Do you ever feel like there’s just no one worth dating where you live?
Or that all of the good ones are taken?
That dating sites are just kind of. . .blah?
Maybe you’re feeling resigned, and starting to just accept that there are no options…thinking maybe love isn’t in the cards for you.
But deep down you wonder what else might be going on. You know there’s more to it, but you can’t put your finger on what’s making you feel unsettled. Especially since you see other single people getting together, and even getting married. Why isn’t it happening for you? You’re getting frustrated and feel like giving up.
So what could be going on for you?
Maybe you can relate to Ariella or Joel.
Ariella is a beautiful 38-year old woman who said she wants to find love in the biggest way. She’s out there sporadically dating but she complains that men just aren’t serious and it’s hard to find what she wants. While Ariella is beautiful, she has a fear of being rejected or not being seen. She had a tumultuous childhood living in a war zone and experienced a lot of loss. She’s afraid of getting hurt.
Joel, a 48-year-old, is divorced and has been dating for years. He says the reason he’s still single is that he hasn’t met The One yet who shares his values. And because of his nasty divorce, he says he’ll only marry someone who signs a prenup. Joel actually dated someone for two years, and she agreed to the prenup and everything else he wanted, but he just couldn’t pull the trigger. Something about her bugged him and he couldn’t pinpoint what it was, so he walked away.
Ariella and Joel are both out there on the scene, single and open to dating. However. . .they’re not available.
How can that be? On the surface they are both good catches, but something’s getting in their way.
Essentially, they’re getting in their own way. And guess what?
When you have trust issues, no one is ever right.
When we have trust issues, we’re allowing things from the past to affect the present and close off the future.
We aren’t present—we’re projecting our past and our fears onto the people we date.

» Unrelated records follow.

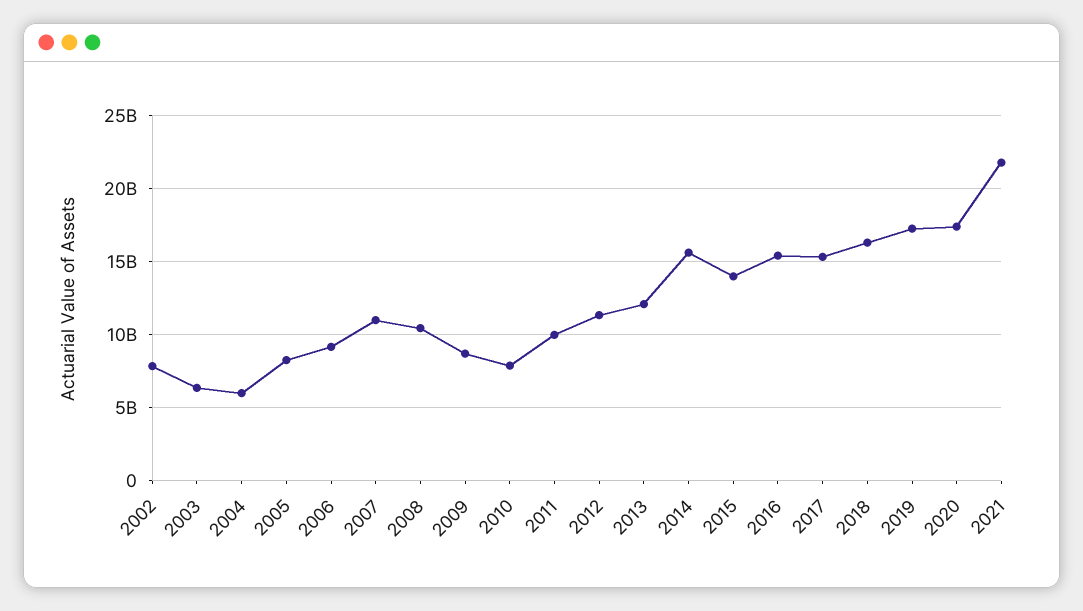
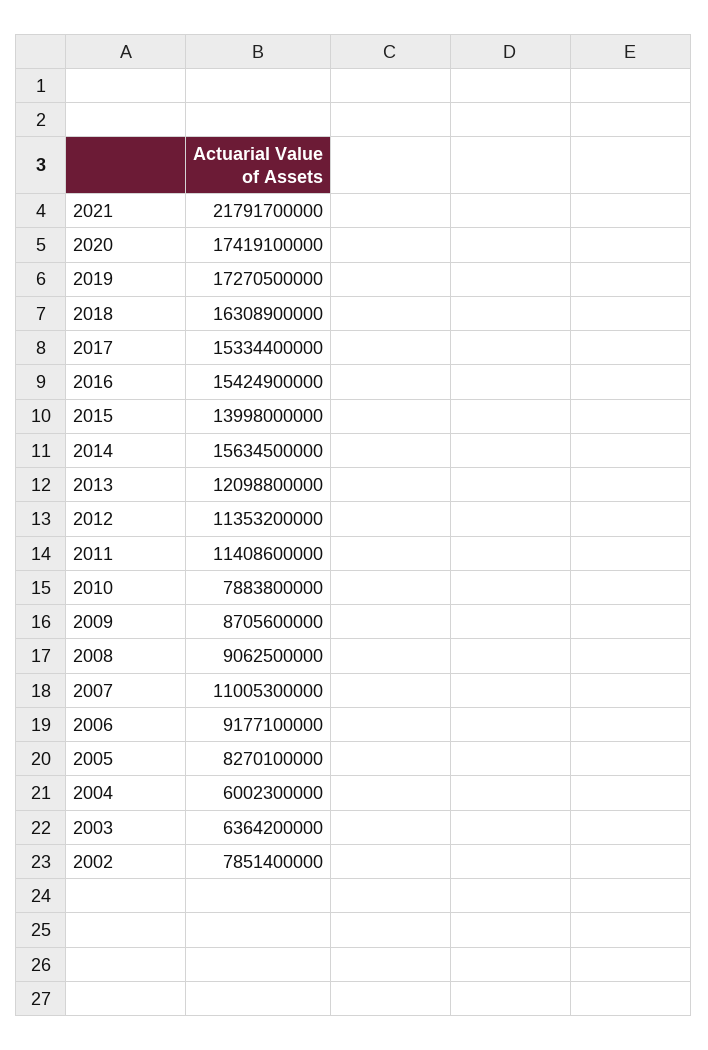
  {
    "2002": 7851400000,
    "2003": 6364200000,
    "2004": 6002300000,
    "2005": 8270100000,
    "2006": 9177100000,
    "2007": 11005300000,
-   "2008": 10500000000,
+   "2008": 9062500000,
    "2009": 8705600000,
    "2010": 7883800000,
-   "2011": 10000000000,
+   "2011": 11408600000,
    "2012": 11353200000,
    "2013": 12098800000,
    "2014": 15634500000,
    "2015": 13998000000,
    "2016": 15424900000,
    "2017": 15334400000,
    "2018": 16308900000,
    "2019": 17270500000,
    "2020": 17419100000,
    "2021": 21791700000
  }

For example, if you grew up with a critical father, then when your spouse says something to you like, “I love your cooking but I don’t prefer this dish.” Or “Are you wearing that shirt tonight?” you may take it as a criticism and react without perspective. If your spouse doesn’t like your shirt or a particular dish, does that mean he or she doesn’t love you?

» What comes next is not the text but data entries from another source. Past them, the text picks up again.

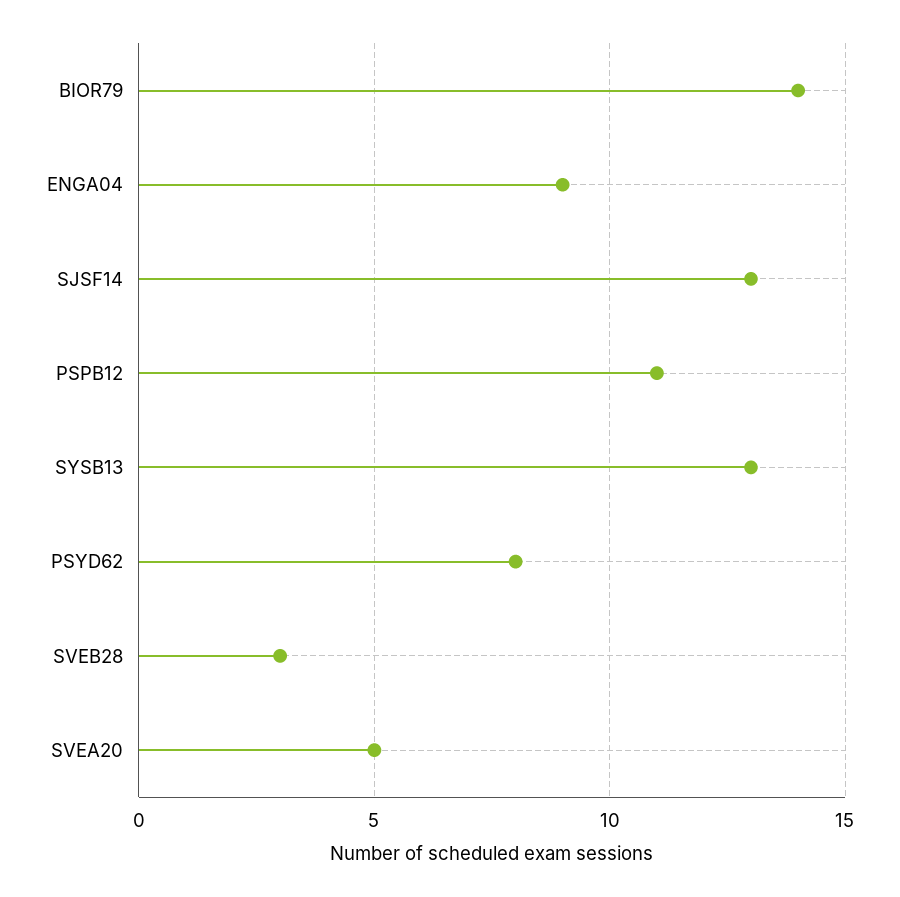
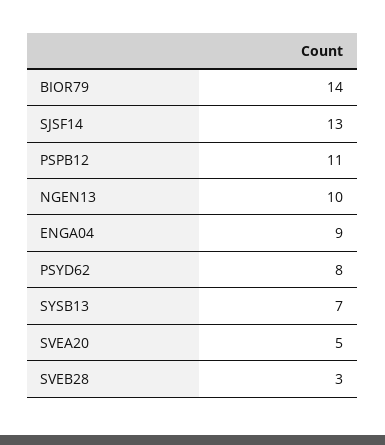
  {
    "BIOR79": 14,
    "ENGA04": 9,
    "SJSF14": 13,
    "PSPB12": 11,
-   "SYSB13": 13,
+   "SYSB13": 7,
    "PSYD62": 8,
    "SVEB28": 3,
-   "SVEA20": 5
+   "SVEA20": 5,
+   "NGEN13": 10
  }

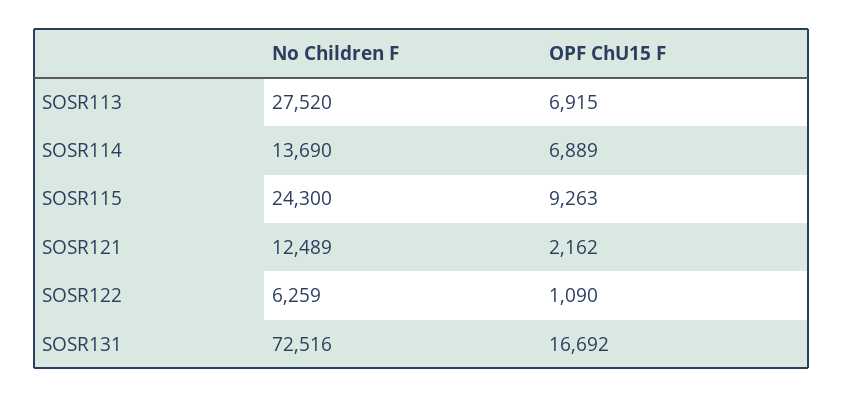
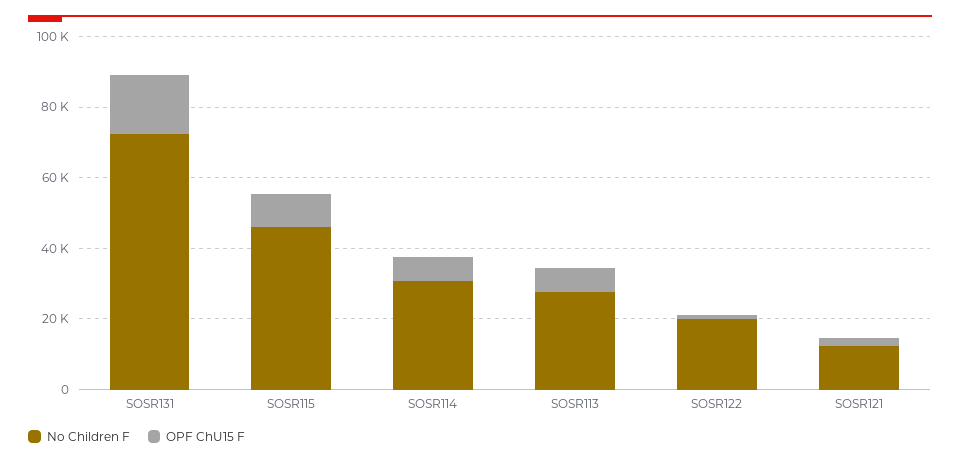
  {
    "No Children F": {
      "SOSR113": 27520,
-     "SOSR114": 13690,
+     "SOSR114": 30000,
-     "SOSR115": 24300,
+     "SOSR115": 45000,
      "SOSR121": 12489,
-     "SOSR122": 6259,
+     "SOSR122": 20000,
      "SOSR131": 72516
    },
    "OPF ChU15 F": {
      "SOSR113": 6915,
      "SOSR114": 6889,
      "SOSR115": 9263,
      "SOSR121": 2162,
      "SOSR122": 1090,
      "SOSR131": 16692
    }
  }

Here are 5 ways to clear up old trust issues so you can show up open and ready for a trustworthy partner:
- Take responsibility for your own experience. That includes telling the truth and owning the fact that what’s triggering you “out there” isn’t really the issue. Take responsibility for your internal responses and your reactions.
- Know that the past doesn’t equal the future. Instead of feeling ashamed about some of your dating choices in the past, remember that you’re different now, your life is different now, and this person in front of you isn’t the same person who hurt you all those years back. Your future doesn’t have to follow suit—in fact, when you’re awake and aware, it won’t!

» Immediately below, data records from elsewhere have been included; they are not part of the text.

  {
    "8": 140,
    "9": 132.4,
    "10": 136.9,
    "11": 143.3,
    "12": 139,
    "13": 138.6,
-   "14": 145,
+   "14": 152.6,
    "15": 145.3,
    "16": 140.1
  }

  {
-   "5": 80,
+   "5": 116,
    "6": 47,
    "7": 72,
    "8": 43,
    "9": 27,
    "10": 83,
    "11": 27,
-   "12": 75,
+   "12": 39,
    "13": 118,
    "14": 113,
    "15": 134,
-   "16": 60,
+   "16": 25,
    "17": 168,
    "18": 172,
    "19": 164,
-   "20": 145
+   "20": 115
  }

- Remember that feelings aren’t facts. Only facts are facts. While we always need to tune in and honor our feelings, we can’t always rely on our feelings to tell us the absolute truth about a situation. For example, feeling criticized doesn’t always mean that your partner actually criticized you.
- Get clear about when your past is running the show. Sometimes the dynamic with a partner begins to feel eerily familiar, as though you’re dating someone who is just like your mother or your father. When you feel those old familiar patterns and reactions coming up, acknowledge that you’re reacting out of a past pattern, and instead, make a conscious choice to look at the facts and reframe your experience to bring you back into the present.
- If you’re feeling triggered by someone you’re dating, thank them. Yes, you read that right. When you get the urge to pull away, or when you start to feel anxious and fearful, that’s a clue for you that there’s probably a trust issue just waiting to be acknowledged and cleared. Without your partner triggering those issues, they’d never come to the forefront where you can see them and heal them! They’d stay hidden, where they can sneakily run the show. So yes, even if you don’t thank your partner out loud, be grateful for what you’re learning about yourself.
The truth isn’t out there. It’s in here.
In Joel’s case, he got to see that it had nothing to do with the women he dated. His fears prevented any woman from being right. He got to see that he was actually avoidant and emotionally unavailable. He opened his eyes and took responsibility for the truth: his fear of being smothered or losing his independence came from growing up with a controlling mother—not from the women he was dating.
Ariella got to see that her fears of abandonment happened when she was a very young girl, and this was affecting her present. When she got complete from the past and realized that she’s no longer a child living in a war zone and could create any future she wanted, she began to open up in a really beautiful and vulnerable way.
When you take full responsibility for your experience and start to notice where your own fear is sabotaging you, you can finally show up as the real you and clear the inner space for love to thrive—without the barriers of protection keeping you from living full out!
Does it take courage? Heck, yeah!
But remember: the past doesn’t equal the future. On the other side of fear is the love and life you dream of.